--- Given entries Enclosed Below ---
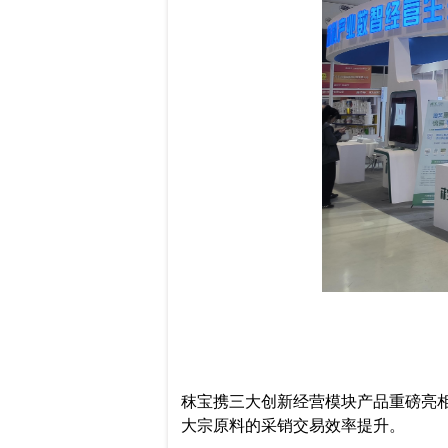
秣宝携三大创新经营模块产品重磅亮
大宗原料的采销交易效率提升。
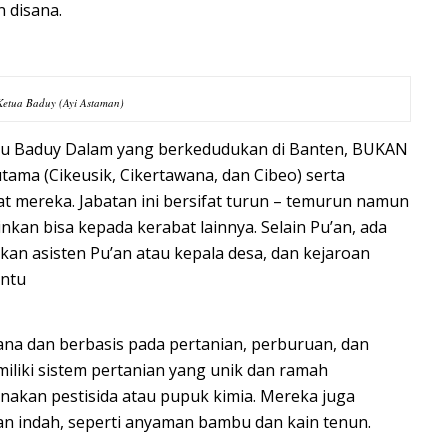
 disana.
Ketua Baduy (Ayi Astaman)
uku Baduy Dalam yang berkedudukan di Banten, BUKAN
utama (Cikeusik, Cikertawana, dan Cibeo) serta
 mereka. Jabatan ini bersifat turun – temurun namun
inkan bisa kepada kerabat lainnya. Selain Pu’an, ada
kan asisten Pu’an atau kepala desa, dan kejaroan
entu
na dan berbasis pada pertanian, perburuan, dan
liki sistem pertanian yang unik dan ramah
akan pestisida atau pupuk kimia. Mereka juga
dan indah, seperti anyaman bambu dan kain tenun.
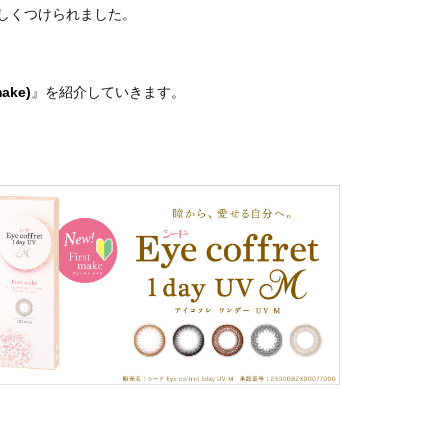
しくつけられました。
ake)
』を紹介していきます。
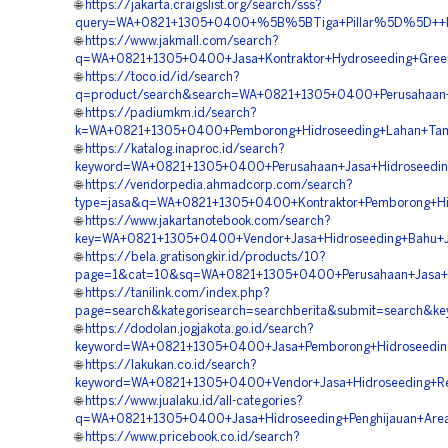
🌐
https://jakarta.craigslist.org/search/sss?
query=WA+0821+1305+0400+%5B%5BTiga+Pillar%5D%5D++Per
🌐
https://www.jakmall.com/search?
q=WA+0821+1305+0400+Jasa+Kontraktor+Hydroseeding+Green
🌐
https://toco.id/id/search?
q=product/search&search=WA+0821+1305+0400+Perusahaan+H
🌐
https://padiumkm.id/search?
k=WA+0821+1305+0400+Pemborong+Hidroseeding+Lahan+Ta
🌐
https://katalog.inaproc.id/search?
keyword=WA+0821+1305+0400+Perusahaan+Jasa+Hidroseedin
🌐
https://vendorpedia.ahmadcorp.com/search?
type=jasa&q=WA+0821+1305+0400+Kontraktor+Pemborong+Hi
🌐
https://www.jakartanotebook.com/search?
key=WA+0821+1305+0400+Vendor+Jasa+Hidroseeding+Bahu+J
🌐
https://bela.gratisongkir.id/products/10?
page=1&cat=10&sq=WA+0821+1305+0400+Perusahaan+Jasa+Hy
🌐
https://tanilink.com/index.php?
page=search&kategorisearch=searchberita&submit=search&
🌐
https://dodolan.jogjakota.go.id/search?
keyword=WA+0821+1305+0400+Jasa+Pemborong+Hidroseedin
🌐
https://lakukan.co.id/search?
keyword=WA+0821+1305+0400+Vendor+Jasa+Hidroseeding+R
🌐
https://www.jualaku.id/all-categories?
q=WA+0821+1305+0400+Jasa+Hidroseeding+Penghijauan+Are
🌐
https://www.pricebook.co.id/search?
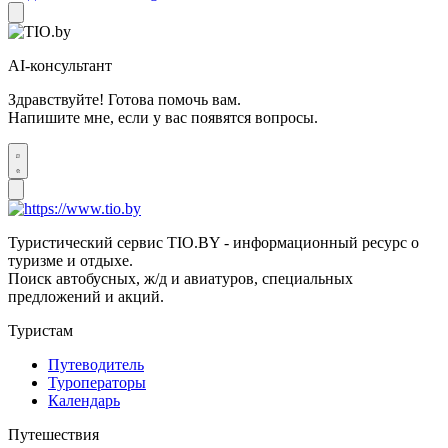
AI-консультант
Здравствуйте! Готова помочь вам.
Напишите мне, если у вас появятся вопросы.
Туристический сервис TIO.BY - информационный ресурс о
туризме и отдыхе.
Поиск автобусных, ж/д и авиатуров, специальных
предложений и акций.
Туристам
Путеводитель
Туроператоры
Календарь
Путешествия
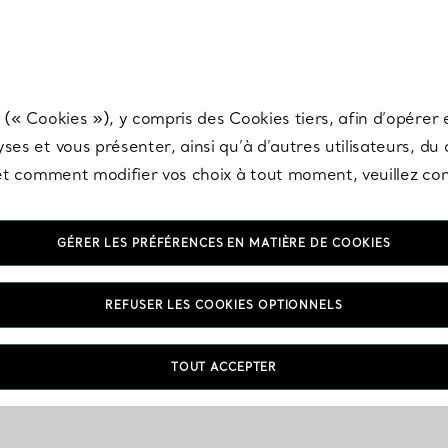
any & Co.
Inscrivez-vous
pour recevoir les dernières nouveautés, inspiration
 (« Cookies »), y compris des Cookies tiers, afin d’opérer e
ses et vous présenter, ainsi qu’à d’autres utilisateurs, du
s et comment modifier vos choix à tout moment, veuillez co
GÉRER LES PRÉFÉRENCES EN MATIÈRE DE COOKIES
REFUSER LES COOKIES OPTIONNELS
TOUT ACCEPTER
VOUS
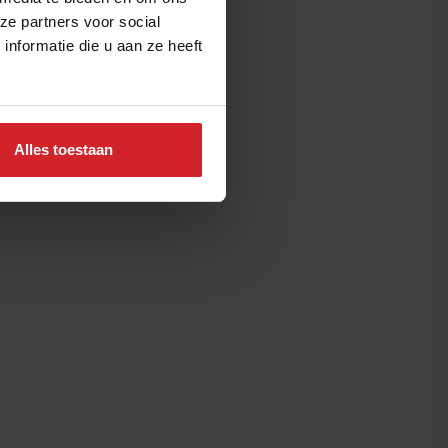
ze partners voor social
nformatie die u aan ze heeft
Alles toestaan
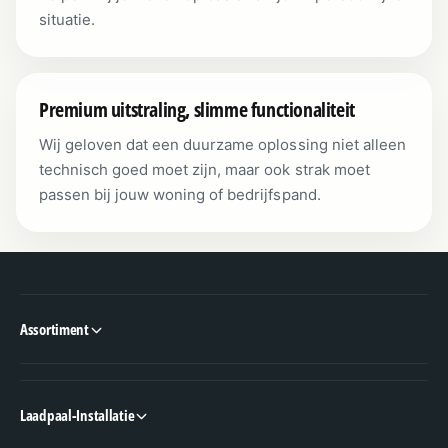
situatie.
Premium uitstraling, slimme functionaliteit
Wij geloven dat een duurzame oplossing niet alleen
technisch goed moet zijn, maar ook strak moet
passen bij jouw woning of bedrijfspand.
Assortiment
Laadpaal-Installatie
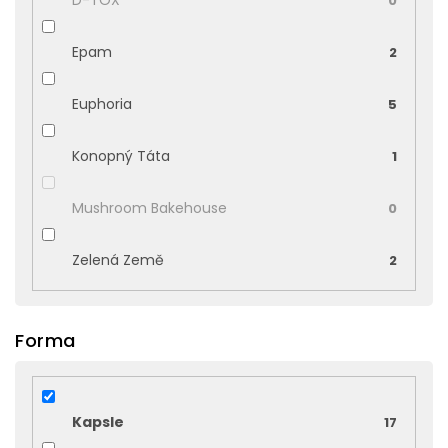
D-TOX
0
Epam
2
Euphoria
5
Konopný Táta
1
Mushroom Bakehouse
0
Zelená Země
2
Forma
Kapsle
17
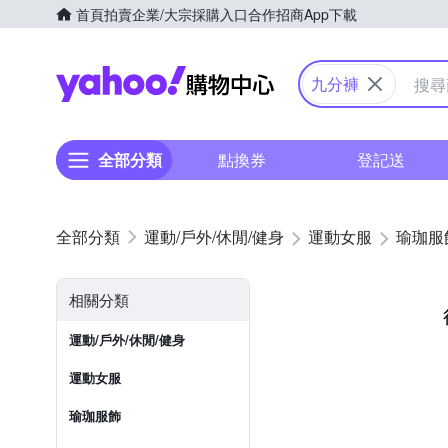
首頁
拍賣
企業/大宗採購入口
合作招商
App下載
Yahoo購物中心
九分褲
全部分類
點換券
登記送
運動/戶外/休閒/健身
運動女服
瑜珈服
相關分類
運動/戶外/休閒/健身
運動女服
瑜珈服飾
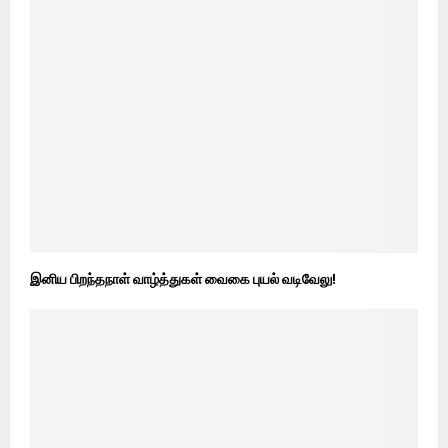
இனிய பிறந்தநாள் வாழ்த்துகள் வைகை புயல் வடிவேலு!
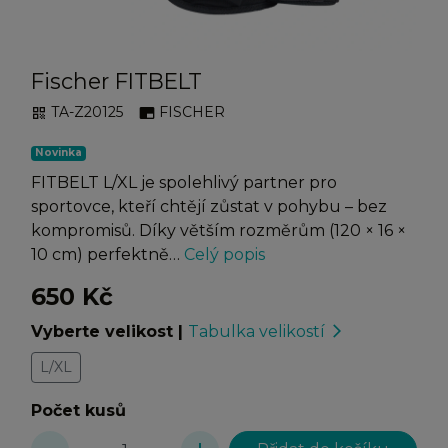
Fischer FITBELT
TA-Z20125
FISCHER
qr_code
branding_watermark
Novinka
FITBELT L/XL je spolehlivý partner pro
sportovce, kteří chtějí zůstat v pohybu – bez
kompromisů. Díky větším rozměrům (120 × 16 ×
10 cm) perfektně…
Celý popis
650 Kč
Vyberte velikost
|
Tabulka velikostí
arrow_forward_ios
L/XL
Počet kusů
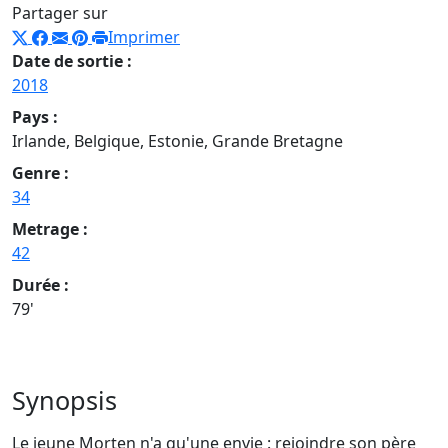
Partager sur
Imprimer
Date de sortie :
2018
Pays :
Irlande, Belgique, Estonie, Grande Bretagne
Genre :
34
Metrage :
42
Durée :
79'
Synopsis
Le jeune Morten n'a qu'une envie : rejoindre son père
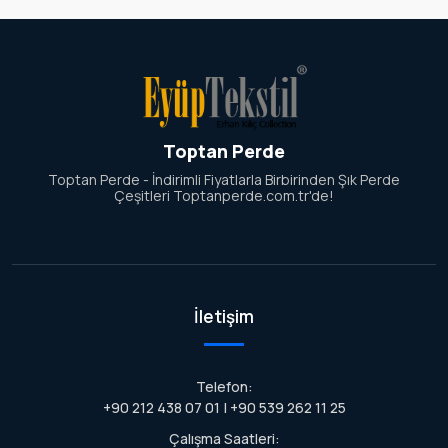
Toptan Perde
Toptan Perde - İndirimli Fiyatlarla Birbirinden Şık Perde
Çeşitleri Toptanperde.com.tr'de!
İletişim
Telefon:
+90 212 438 07 01 | +90 539 262 11 25
Çalışma Saatleri:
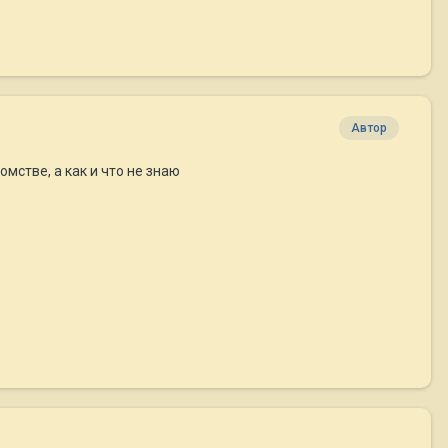
Автор
мстве, а как и что не знаю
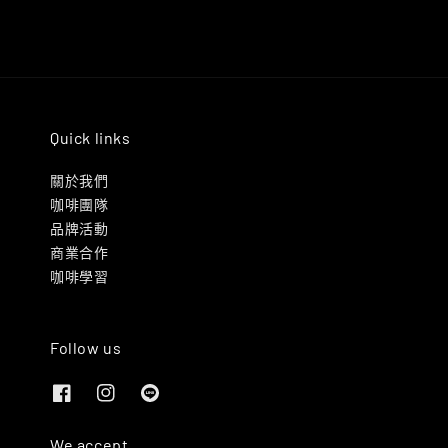
Quick links
關於我們
咖啡團隊
品牌活動
商業合作
咖啡學習
Follow us
We accept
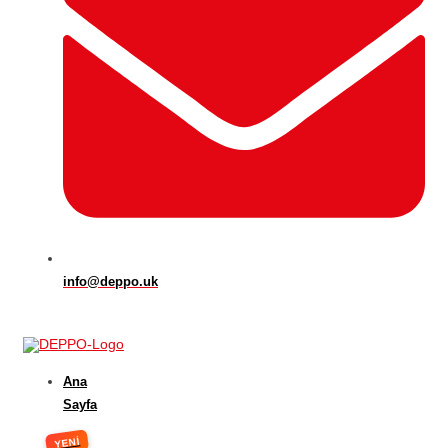
info@deppo.uk
Ana
Sayfa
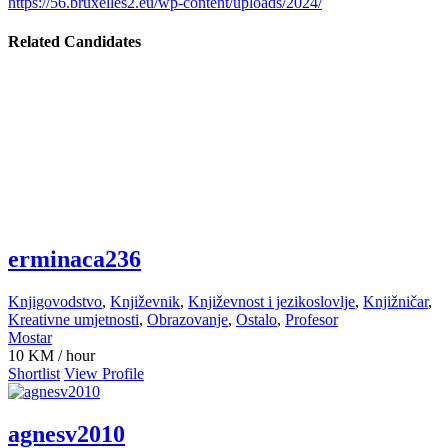
https://56.bruxelles2.eu/wp-content/uploads/2024/
Related Candidates
erminaca236
Knjigovodstvo
,
Književnik
,
Književnost i jezikoslovlje
,
Knjižničar
,
Kreativne umjetnosti
,
Obrazovanje
,
Ostalo
,
Profesor
Mostar
10
KM
/ hour
Shortlist
View Profile
agnesv2010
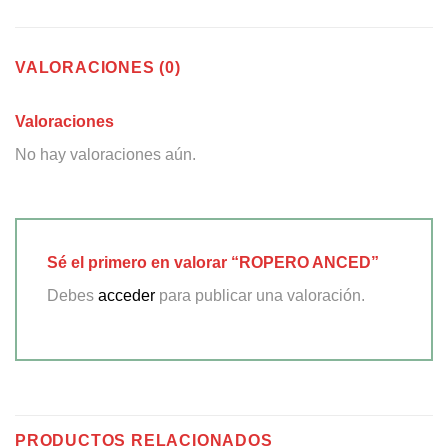
VALORACIONES (0)
Valoraciones
No hay valoraciones aún.
Sé el primero en valorar “ROPERO ANCED”
Debes
acceder
para publicar una valoración.
PRODUCTOS RELACIONADOS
--- End of Enclosed Given entries ---
▶ **Your objective**
Set each line of the records down again exactly as it reads. Omit the pictures.

▶ **Exercise answer**
秣宝携三大创新经营模块产品重磅亮
大宗原料的采销交易效率提升。
 disana.
Ketua Baduy (Ayi Astaman)
uku Baduy Dalam yang berkedudukan di Banten, BUKAN
utama (Cikeusik, Cikertawana, dan Cibeo) serta
 mereka. Jabatan ini bersifat turun – temurun namun
inkan bisa kepada kerabat lainnya. Selain Pu’an, ada
kan asisten Pu’an atau kepala desa, dan kejaroan
entu
na dan berbasis pada pertanian, perburuan, dan
liki sistem pertanian yang unik dan ramah
akan pestisida atau pupuk kimia. Mereka juga
dan indah, seperti anyaman bambu dan kain tenun.
しくつけられました。
ake)
』を紹介していきます。
🌐
https://jakarta.craigslist.org/search/sss?
query=WA+0821+1305+0400+%5B%5BTiga+Pillar%5D%5D++Per
🌐
https://www.jakmall.com/search?
q=WA+0821+1305+0400+Jasa+Kontraktor+Hydroseeding+Green
🌐
https://toco.id/id/search?
q=product/search&search=WA+0821+1305+0400+Perusahaan+H
🌐
https://padiumkm.id/search?
k=WA+0821+1305+0400+Pemborong+Hidroseeding+Lahan+Ta
🌐
https://katalog.inaproc.id/search?
keyword=WA+0821+1305+0400+Perusahaan+Jasa+Hidroseedin
🌐
https://vendorpedia.ahmadcorp.com/search?
type=jasa&q=WA+0821+1305+0400+Kontraktor+Pemborong+Hi
🌐
https://www.jakartanotebook.com/search?
key=WA+0821+1305+0400+Vendor+Jasa+Hidroseeding+Bahu+J
🌐
https://bela.gratisongkir.id/products/10?
page=1&cat=10&sq=WA+0821+1305+0400+Perusahaan+Jasa+Hy
🌐
https://tanilink.com/index.php?
page=search&kategorisearch=searchberita&submit=search&
🌐
https://dodolan.jogjakota.go.id/search?
keyword=WA+0821+1305+0400+Jasa+Pemborong+Hidroseedin
🌐
https://lakukan.co.id/search?
keyword=WA+0821+1305+0400+Vendor+Jasa+Hidroseeding+R
🌐
https://www.jualaku.id/all-categories?
q=WA+0821+1305+0400+Jasa+Hidroseeding+Penghijauan+Are
🌐
https://www.pricebook.co.id/search?
AI-консультант
Здравствуйте! Готова помочь вам.
Напишите мне, если у вас появятся вопросы.
Туристический сервис TIO.BY - информационный ресурс о
туризме и отдыхе.
Поиск автобусных, ж/д и авиатуров, специальных
предложений и акций.
Туристам
Путеводитель
Туроператоры
Календарь
Путешествия
any & Co.
Inscrivez-vous
pour recevoir les dernières nouveautés, inspiration
 (« Cookies »), y compris des Cookies tiers, afin d’opérer e
ses et vous présenter, ainsi qu’à d’autres utilisateurs, du
s et comment modifier vos choix à tout moment, veuillez co
GÉRER LES PRÉFÉRENCES EN MATIÈRE DE COOKIES
REFUSER LES COOKIES OPTIONNELS
TOUT ACCEPTER
VOUS
ze partners voor social
nformatie die u aan ze heeft
Alles toestaan
situatie.
Premium uitstraling, slimme functionaliteit
Wij geloven dat een duurzame oplossing niet alleen
technisch goed moet zijn, maar ook strak moet
passen bij jouw woning of bedrijfspand.
Assortiment
Laadpaal-Installatie
D-TOX
0
Epam
2
Euphoria
5
Konopný Táta
1
Mushroom Bakehouse
0
Zelená Země
2
Forma
Kapsle
17
首頁
拍賣
企業/大宗採購入口
合作招商
App下載
Yahoo購物中心
九分褲
全部分類
點換券
登記送
運動/戶外/休閒/健身
運動女服
瑜珈服
相關分類
運動/戶外/休閒/健身
運動女服
瑜珈服飾
இனிய பிறந்தநாள் வாழ்த்துகள் வைகை புயல் வடிவேலு!
Fischer FITBELT
TA-Z20125
FISCHER
qr_code
branding_watermark
Novinka
FITBELT L/XL je spolehlivý partner pro
sportovce, kteří chtějí zůstat v pohybu – bez
kompromisů. Díky větším rozměrům (120 × 16 ×
10 cm) perfektně…
Celý popis
650 Kč
Vyberte velikost
|
Tabulka velikostí
arrow_forward_ios
L/XL
Počet kusů
Partager sur
Imprimer
Date de sortie :
2018
Pays :
Irlande, Belgique, Estonie, Grande Bretagne
Genre :
34
Metrage :
42
Durée :
79'
Synopsis
Le jeune Morten n'a qu'une envie : rejoindre son père
Toptan Perde
Toptan Perde - İndirimli Fiyatlarla Birbirinden Şık Perde
Çeşitleri Toptanperde.com.tr'de!
İletişim
Telefon:
+90 212 438 07 01 | +90 539 262 11 25
Çalışma Saatleri:
Автор
мстве, а как и что не знаю
Quick links
關於我們
咖啡團隊
品牌活動
商業合作
咖啡學習
Follow us
We accept
info@deppo.uk
Ana
Sayfa
https://56.bruxelles2.eu/wp-content/uploads/2024/
Related Candidates
erminaca236
Knjigovodstvo
,
Književnik
,
Književnost i jezikoslovlje
,
Knjižničar
,
Kreativne umjetnosti
,
Obrazovanje
,
Ostalo
,
Profesor
Mostar
10
KM
/ hour
Shortlist
View Profile
agnesv2010
VALORACIONES (0)
Valoraciones
No hay valoraciones aún.
Sé el primero en valorar “ROPERO ANCED”
Debes
acceder
para publicar una valoración.
PRODUCTOS RELACIONADOS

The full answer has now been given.